++++ Excerto selecionado ++++
Maia Kobabe desenhou a sua verdade e o livro tornou-se o mais contestado nos EUA: proibido em escolas, chegou a ser chamado de “pornográfico”. A jornada de uma pessoa não binária é escrita com pronomes neutros e chegou a Portugal em junho. Como se traduz uma obra como esta para português? A tradutora garante: com a ideia de que “a língua está sempre a evoluir”

Expresso

Maia Kobabe não sabia descrever bem como se sentia. Em muitos momentos, uma pessoa deslocada, talvez. As pessoas à sua volta também não percebiam aquilo que descrevia. A jornada em busca da sua identidade de género transformou-se quando começou a expressar esses sentimentos em desenhos, pedaços de banda-desenhada que partilhou nas redes sociais.
++++ Dados disponíveis ++++
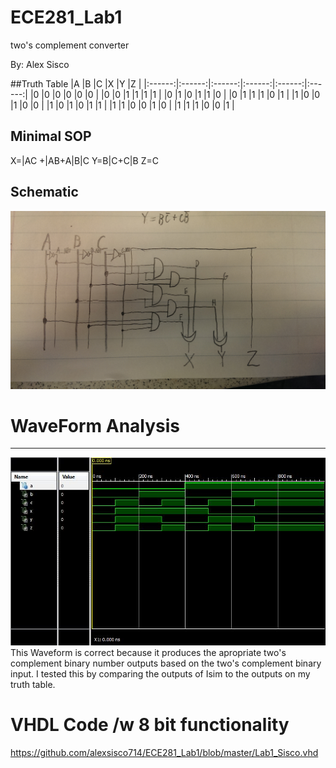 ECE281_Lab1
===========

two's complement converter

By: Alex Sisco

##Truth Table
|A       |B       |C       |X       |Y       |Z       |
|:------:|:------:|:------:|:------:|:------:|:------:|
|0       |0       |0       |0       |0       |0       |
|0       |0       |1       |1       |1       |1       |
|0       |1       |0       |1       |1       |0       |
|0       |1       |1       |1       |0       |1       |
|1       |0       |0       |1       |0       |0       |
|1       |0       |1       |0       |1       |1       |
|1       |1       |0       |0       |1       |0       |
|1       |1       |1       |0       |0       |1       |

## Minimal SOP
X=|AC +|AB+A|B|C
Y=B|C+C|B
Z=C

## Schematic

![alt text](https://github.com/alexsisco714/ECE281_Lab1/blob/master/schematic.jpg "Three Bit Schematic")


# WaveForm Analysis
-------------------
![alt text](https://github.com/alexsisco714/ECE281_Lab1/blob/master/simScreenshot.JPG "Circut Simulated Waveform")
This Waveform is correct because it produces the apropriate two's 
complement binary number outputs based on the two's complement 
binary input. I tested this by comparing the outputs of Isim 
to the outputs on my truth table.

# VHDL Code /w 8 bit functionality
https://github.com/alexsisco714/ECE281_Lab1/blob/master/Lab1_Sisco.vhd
++++
++++ Dados disponíveis ++++
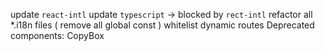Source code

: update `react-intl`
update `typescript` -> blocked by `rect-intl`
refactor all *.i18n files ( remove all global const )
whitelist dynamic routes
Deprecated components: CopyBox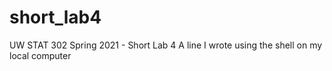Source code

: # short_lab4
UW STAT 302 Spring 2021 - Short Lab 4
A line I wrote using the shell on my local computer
++++
# [O que se pede]
Transcreve, do excerto sobre o livro de Maia Kobabe, o trecho que vai de "Maia Kobabe desenhou" até "nas redes sociais.", inclusive.

# [Resolução do exercício]
Maia Kobabe desenhou a sua verdade e o livro tornou-se o mais contestado nos EUA: proibido em escolas, chegou a ser chamado de “pornográfico”. A jornada de uma pessoa não binária é escrita com pronomes neutros e chegou a Portugal em junho. Como se traduz uma obra como esta para português? A tradutora garante: com a ideia de que “a língua está sempre a evoluir”

Expresso

Maia Kobabe não sabia descrever bem como se sentia. Em muitos momentos, uma pessoa deslocada, talvez. As pessoas à sua volta também não percebiam aquilo que descrevia. A jornada em busca da sua identidade de género transformou-se quando começou a expressar esses sentimentos em desenhos, pedaços de banda-desenhada que partilhou nas redes sociais.